=== Begin Enclosure ===

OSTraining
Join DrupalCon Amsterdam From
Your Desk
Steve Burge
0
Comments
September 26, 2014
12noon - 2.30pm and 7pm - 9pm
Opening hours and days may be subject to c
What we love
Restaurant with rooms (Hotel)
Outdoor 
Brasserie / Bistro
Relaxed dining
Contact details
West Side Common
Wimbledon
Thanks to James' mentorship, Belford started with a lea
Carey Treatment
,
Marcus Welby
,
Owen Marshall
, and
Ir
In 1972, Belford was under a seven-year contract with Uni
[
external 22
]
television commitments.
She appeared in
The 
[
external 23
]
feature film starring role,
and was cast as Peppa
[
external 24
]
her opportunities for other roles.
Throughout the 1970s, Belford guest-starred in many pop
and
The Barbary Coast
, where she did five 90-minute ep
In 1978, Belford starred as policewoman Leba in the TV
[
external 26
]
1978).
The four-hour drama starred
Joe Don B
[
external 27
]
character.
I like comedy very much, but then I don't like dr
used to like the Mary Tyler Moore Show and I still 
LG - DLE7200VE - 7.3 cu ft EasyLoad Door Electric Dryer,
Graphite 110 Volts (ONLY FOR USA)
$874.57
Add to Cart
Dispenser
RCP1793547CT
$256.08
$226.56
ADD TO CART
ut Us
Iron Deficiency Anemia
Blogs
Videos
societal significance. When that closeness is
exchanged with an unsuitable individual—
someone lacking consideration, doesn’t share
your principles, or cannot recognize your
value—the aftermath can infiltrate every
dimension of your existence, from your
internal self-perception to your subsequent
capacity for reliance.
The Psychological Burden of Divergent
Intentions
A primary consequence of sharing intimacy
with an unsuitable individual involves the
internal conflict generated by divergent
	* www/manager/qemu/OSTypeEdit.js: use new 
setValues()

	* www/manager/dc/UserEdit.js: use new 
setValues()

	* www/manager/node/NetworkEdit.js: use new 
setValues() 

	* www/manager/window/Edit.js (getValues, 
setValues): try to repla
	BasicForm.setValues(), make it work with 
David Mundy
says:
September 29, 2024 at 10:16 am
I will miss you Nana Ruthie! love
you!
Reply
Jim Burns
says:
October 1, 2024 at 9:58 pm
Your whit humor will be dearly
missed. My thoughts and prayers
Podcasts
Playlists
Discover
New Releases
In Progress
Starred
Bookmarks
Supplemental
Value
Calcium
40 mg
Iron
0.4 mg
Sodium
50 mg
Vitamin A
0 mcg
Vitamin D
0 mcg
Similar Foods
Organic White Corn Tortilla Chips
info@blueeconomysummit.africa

=== End Enclosure ===

AIM OF THE TASK:
Copy the lines from the first one through the line that contains "used to like", reproducing both of those lines as well.

WRITTEN RESPONSE:
OSTraining
Join DrupalCon Amsterdam From
Your Desk
Steve Burge
0
Comments
September 26, 2014
12noon - 2.30pm and 7pm - 9pm
Opening hours and days may be subject to c
What we love
Restaurant with rooms (Hotel)
Outdoor 
Brasserie / Bistro
Relaxed dining
Contact details
West Side Common
Wimbledon
Thanks to James' mentorship, Belford started with a lea
Carey Treatment
,
Marcus Welby
,
Owen Marshall
, and
Ir
In 1972, Belford was under a seven-year contract with Uni
[
external 22
]
television commitments.
She appeared in
The 
[
external 23
]
feature film starring role,
and was cast as Peppa
[
external 24
]
her opportunities for other roles.
Throughout the 1970s, Belford guest-starred in many pop
and
The Barbary Coast
, where she did five 90-minute ep
In 1978, Belford starred as policewoman Leba in the TV
[
external 26
]
1978).
The four-hour drama starred
Joe Don B
[
external 27
]
character.
I like comedy very much, but then I don't like dr
used to like the Mary Tyler Moore Show and I still 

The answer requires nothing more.